PLOT: The life of Pharrell Williams, as told through the lens of Lego animation.
REVIEW: Let’s get one thing out of the way first – Morgan Neville’s Piece by Piece would be a conventional music documentary if not for the central conceit: the whole movie is animated in the style of The Lego Movie. It’s an interesting choice which gives Pharrell’s story a glossy twist and likely opens the film up to a much younger audience that would have initially seen a more conventional hip-hop documentary. Indeed, with its PG rating, this is a family-friendly take on the life of perhaps the most influential music producer of his time, although it can’t help but feel like total hagiography at times, with it free of even a whiff of controversy throughout.
To be sure, Pharrell’s rise and fall (and rise again) is free from too much rock star excess, as he never went down that route. Instead, the whole thing feels like kind of a fairy tale, as Pharrell, as part of The Neptunes, rises to become an artist whose stamp is on virtually every pop hit that came out over a good ten-year period in the early 2000s.
However, if you remove the Lego animation, Piece by Piece isn’t that different from a conventional documentary that might have found its home on HBO. It’s full of talking (Lego) heads, and director Neville manages to nab seemingly everyone Pharrell’s ever worked with, including Jay-Z, Justin Timberlake, Gwen Stefani, Snoop Dogg, and many, many more.
The one aspect of the movie that the Lego animation truly elevates in Piece by Piece is the re-enactments in Lego of Pharrell’s youth and rise to fame, with sequences dramatizing the creation of some of his most iconic tracks, like Snoop’s “Drop It Like It’s Hot” and more.
Yet, a more unvarnished bio might have dug deeper into some of the conflicts from Pharrell’s career, such as the multi-million dollar “Blurred Lines” lawsuit and the fact that he has a very fraught relationship with his former Neptunes partner Chad Hugo (although the latter contributes to the film and both speak glowingly about each other – on film at least). In the movie, Pharrell’s only problem is depicted as his tendency to overextend himself, with him getting too caught up in the commerce of music-making rather than the artistic side of it all. It all comes to a happy ending, literally, as his song “Happy” becomes a massive, inescapable hit.
While I found Piece by Piece mostly entertaining, I did find myself wondering who exactly the film was for.
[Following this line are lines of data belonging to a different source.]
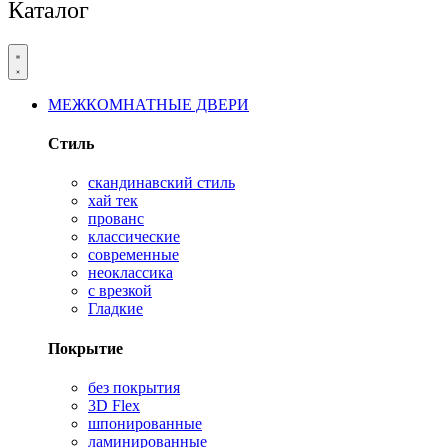
Каталог
МЕЖКОМНАТНЫЕ ДВЕРИ
Стиль
скандинавский стиль
хай тек
прованс
классические
современные
неоклассика
с врезкой
Гладкие
Покрытие
без покрытия
3D Flex
шпонированные
ламинированные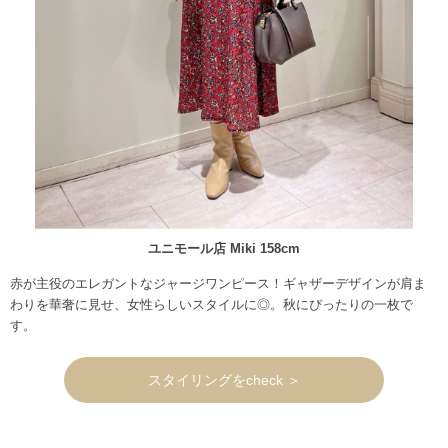
ユニモール店 Miki 158cm
赤が主役のエレガントなジャージワンピース！ギャザーデザインが肩ま
わりを華奢に見せ、女性らしいスタイルに◎。秋にぴったりの一枚で
す。
スタイリングをcheck ＞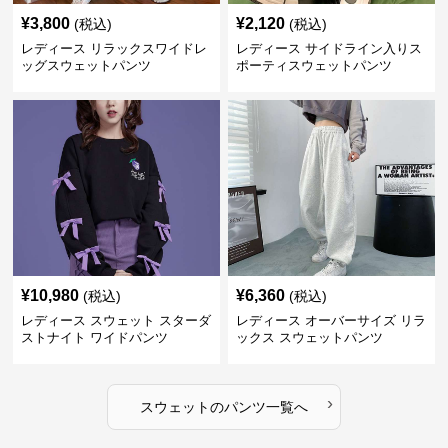
¥
3,800
¥
2,120
(税込)
(税込)
レディース リラックスワイドレ
レディース サイドライン入りス
ッグスウェットパンツ
ポーティスウェットパンツ
¥
10,980
¥
6,360
(税込)
(税込)
レディース スウェット スターダ
レディース オーバーサイズ リラ
ストナイト ワイドパンツ
ックス スウェットパンツ
›
スウェット
の
パンツ
一覧へ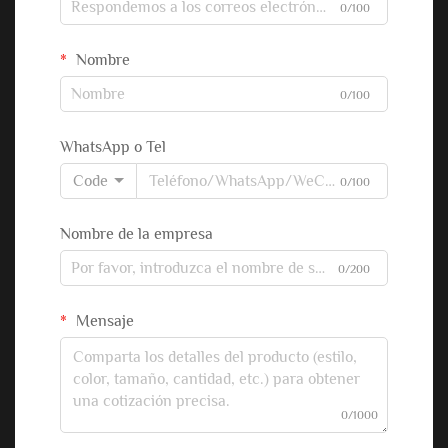
0/100
Nombre
0/100
WhatsApp o Tel
Code
0/100
Nombre de la empresa
0/200
Mensaje
0/1000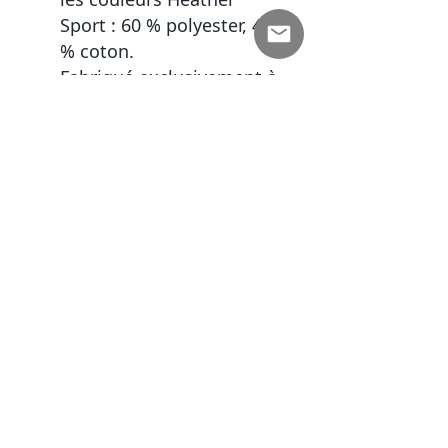
Sport : 60 % polyester, 40
% coton.
Fabriqué exclusivement à
la demande, délai de
livraison de 5 à 12 jours
ouvrés
Recevez toutes nos nouveautés
Subscribe Now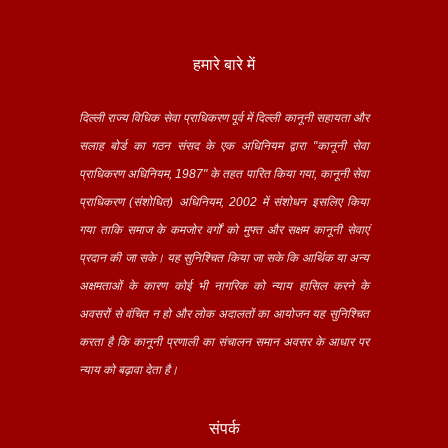
हमारे बारे में
दिल्ली राज्य विधिक सेवा प्राधिकरण पूर्व में दिल्ली कानूनी सहायता और
सलाह बोर्ड का गठन संसद के एक अधिनियम द्वारा "कानूनी सेवा
प्राधिकरण अधिनियम, 1987" के तहत पारित किया गया, कानूनी सेवा
प्राधिकरण (संशोधित) अधिनियम, 2002 में संशोधन इसलिए किया
गया ताकि समाज के कमजोर वर्गों को मुफ्त और सक्षम कानूनी सेवाएं
प्रदान की जा सके। यह सुनिश्चित किया जा सके कि आर्थिक या अन्य
अक्षमताओं के कारण कोई भी नागरिक को न्याय हासिल करने के
अवसरों से वंचित न हो और लोक अदालतों का आयोजन यह सुनिश्चित
करता है कि कानूनी प्रणाली का संचालन समान अवसर के आधार पर
न्याय को बढ़ावा देता है।
संपर्क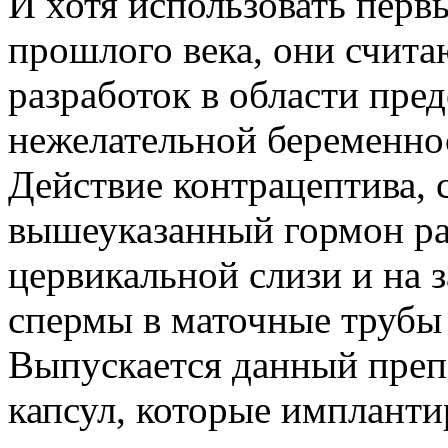
И хотя использовать перв
прошлого века, они счита
разработок в области пре
нежелательной беременно
Действие контрацептива, 
вышеуказанный гормон ра
цервикальной слизи и на 
спермы в маточные трубы 
Выпускается данный преп
капсул, которые импланти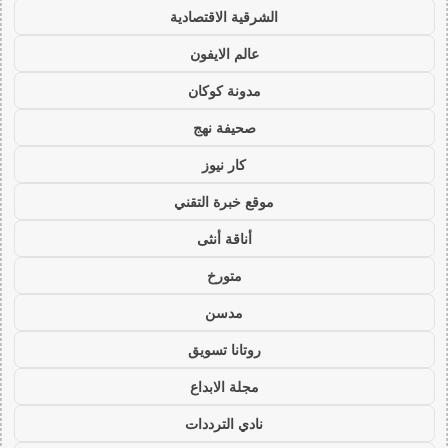
الشرقية الاقتصادية
عالم الايفون
مدونة كوكان
صحيفة نهج
كار نيوز
موقع خبرة التقني
أناقة أنثى
متورخ
مدسن
روتانا تسويق
مجلة الابداع
نادي الترددات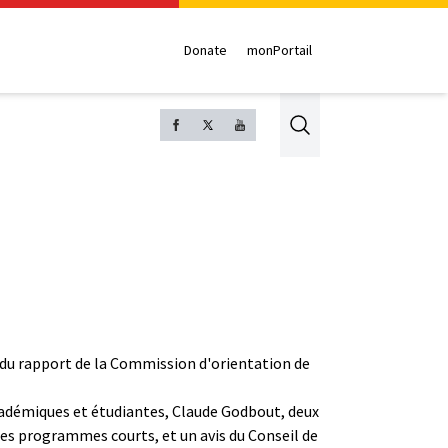
Donate
monPortail
Search
n du rapport de la Commission d'orientation de
cadémiques et étudiantes, Claude Godbout, deux
les programmes courts, et un avis du Conseil de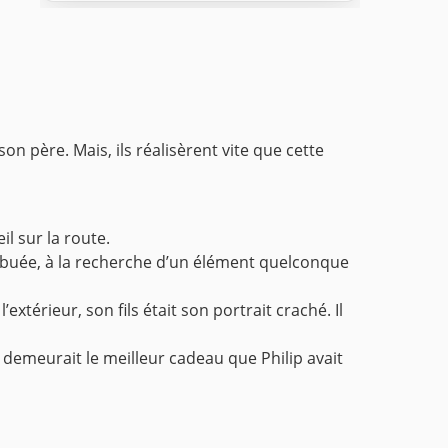
on père. Mais, ils réalisèrent vite que cette
il sur la route.
embuée, à la recherche d’un élément quelconque
’extérieur, son fils était son portrait craché. Il
 demeurait le meilleur cadeau que Philip avait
Hip-hop fans will maybe be annoyed by the fact that it’s so family-friendly that many of the best songs from Pharrell’s discography, such as N.E.R.D’s “Lapdance,” are way too controversial to be included in a movie animated by LEGO. Also, don’t expect to see P. Diddy show up as a talking Lego head in this – for obvious reasons.
In the end, Piece by Piece is most suitable for younger audiences, but even if a more unvarnished music doc would have been welcome, the movie still does a good job evoking the fact that Pharrell’s had an outsized influence on modern pop music. Yet, given the animation style, it can’t help but feel a little too much like a novelty.